ブックワームのひとりごと

読書中心に好きなものの話をするブログです。内容の転載はお断りします。

「定食屋のからあげ定食がおいしい」みたいなお仕事小説―ほしおさなえ『活版印刷三日月堂 星たちの栞』

このブログには広告・アフィリエイトのリンクが含まれます。

([ほ]4-1)活版印刷三日月堂 (ポプラ文庫)

 

あらすじ・概要

故郷に戻ってきた弓子は、祖父が経営していた活版印刷所「三日月堂」を再開した。びんせん、ショップカード、しおり、結婚式の招待状。三日月堂の依頼者は、印刷物を作ることによって自分の過去や今に向き合うこととなる。活版印刷をきっかけにして揺れ動く心を描く連作短編。

 

あらすじの範囲内でベストを尽くしてくれる作品

「定食屋に入ってからあげ定食を食べたらおいしかった」みたいな作品です。

ストーリーとしてはタイトルとあらすじで分かる通り「活版印刷三日月堂が活版印刷を通して人々の心を癒したり変えていったりする話」です。それ以上でも以下でもない。奇をてらったことは一切しません。
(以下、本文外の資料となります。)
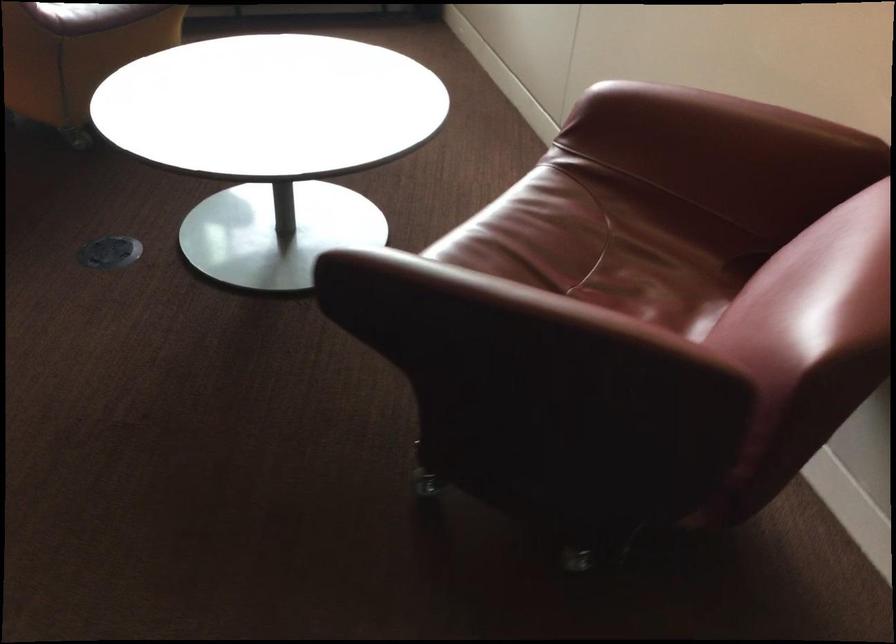
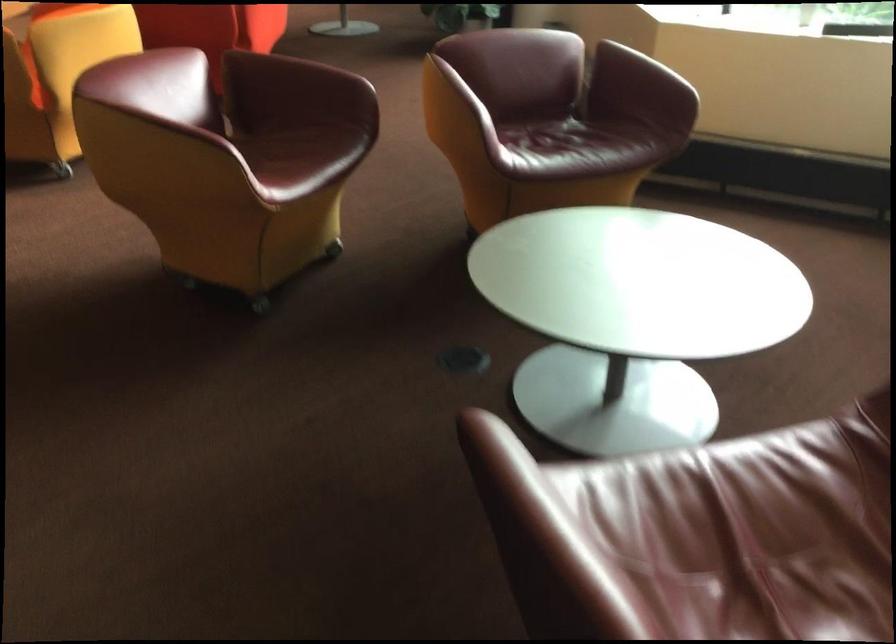
Question: The first image is from the beginning of the video and the second image is from the end. How did the camera likely rotate when shooting the video?

Choices:
 (A) Left
 (B) Right
 (C) Up
 (D) Down

Answer: (A)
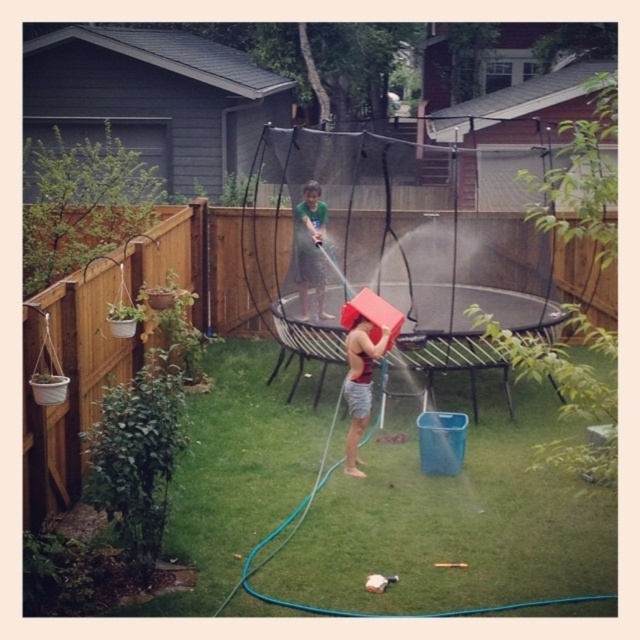
Question: Which point appears farthest from the camera in this image?

Choices:
 (A) (323, 272)
 (B) (376, 342)

Answer: (A)

Question: Does matte red bucket at center appear under green fabric shirt at center?

Choices:
 (A) no
 (B) yes

Answer: (B)

Question: Considering the relative positions of matte red bucket at center and green fabric shirt at center in the image provided, where is matte red bucket at center located with respect to green fabric shirt at center?

Choices:
 (A) below
 (B) above

Answer: (A)

Question: Among these objects, which one is farthest from the camera?

Choices:
 (A) matte red bucket at center
 (B) green fabric shirt at center

Answer: (B)

Question: Does matte red bucket at center have a lesser width compared to green fabric shirt at center?

Choices:
 (A) no
 (B) yes

Answer: (B)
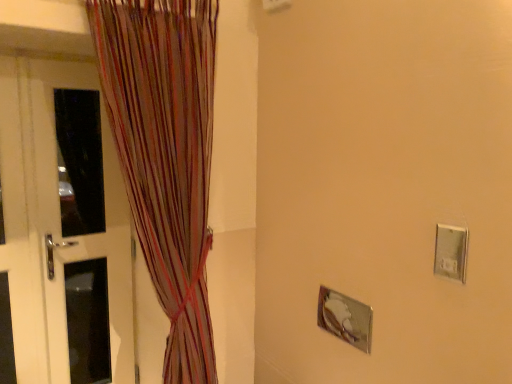
Identify the location of white glossy door at left. (63, 227).

The image size is (512, 384). What do you see at coordinates (451, 252) in the screenshot? I see `silver metallic electric outlet at right` at bounding box center [451, 252].

The image size is (512, 384). I want to click on multicolored striped curtain at left, so click(165, 155).

The image size is (512, 384). What are the coordinates of `white glossy door at left` in the screenshot? It's located at (63, 227).

Which is behind, point (97, 137) or point (159, 8)?

The point (97, 137) is farther.

From the image's perspective, who appears lower, white glossy door at left or multicolored striped curtain at left?

white glossy door at left.

Does white glossy door at left have a greater width compared to multicolored striped curtain at left?

No.

Locate an element on the screen. door located below the silver metallic electric outlet at right (from the image's perspective) is located at coordinates (63, 227).

Is the depth of silver metallic electric outlet at right greater than that of white glossy door at left?

No, it is in front of white glossy door at left.

Is point (462, 241) closer to viewer compared to point (15, 72)?

Yes, point (462, 241) is closer to viewer.

Which of these two, multicolored striped curtain at left or white glossy door at left, is wider?

Wider between the two is multicolored striped curtain at left.

Considering their positions, is multicolored striped curtain at left located in front of or behind white glossy door at left?

multicolored striped curtain at left is positioned closer to the viewer than white glossy door at left.

Based on the photo, is multicolored striped curtain at left taller or shorter than white glossy door at left?

In the image, multicolored striped curtain at left appears to be taller than white glossy door at left.

Which is more to the right, multicolored striped curtain at left or white glossy door at left?

From the viewer's perspective, multicolored striped curtain at left appears more on the right side.

Considering the points (451, 270) and (202, 68), which point is behind, point (451, 270) or point (202, 68)?

Positioned behind is point (202, 68).

Find the location of a particular element. This screenshot has height=384, width=512. electric outlet located in front of the multicolored striped curtain at left is located at coordinates (451, 252).

From a real-world perspective, is silver metallic electric outlet at right over multicolored striped curtain at left?

Yes, from a real-world perspective, silver metallic electric outlet at right is on top of multicolored striped curtain at left.

Are silver metallic electric outlet at right and multicolored striped curtain at left located far from each other?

しかしながら、その「あらすじ通り」の範囲内で、ベストを尽くしている作品でした。

説明的すぎず、なおかつ描写不足にならない活版印刷のしくみや楽しさ。三日月堂を訪ねる人々の精神描写。活版印刷をきっかけに心が動いていく構成。それらがかっちり組みあがっています。

定食屋でフレンチ出そうとしたり韓国料理出そうとしたりしない。しかし、定食屋の範囲でちゃんと作って客のニーズに応える。これはそういう話です。

 

個人的に好きな回は「八月のコースター」ですね。叔父の喫茶店を継ぎ、どこか「自分は伯父の代わりにはなれない」と思っている店主岡野が、三日月堂にショップカードを依頼する話です。

ショップカードとコースターを作るためにあれこれ知恵をひねる三日月堂店主の弓子と岡野の姿が、印刷物を作る面白さを示しています。そして、その思考の過程が岡野の過去への認識を変えていくところも優しいです。

活字を拾ったり、インクを調整したり、活版印刷は普通の印刷より面倒で、でもその面倒な過程を踏むことで登場人物が一歩踏み出せたり、過去を改めて見直したりできます。そう思うと、面倒も必ずしも「面倒」ではないと思えてきました。

 

とりあえず「あらすじが気になる」人は読んでみて損はないんじゃないかな。そう思わせてくれる高度なお仕事小説でした。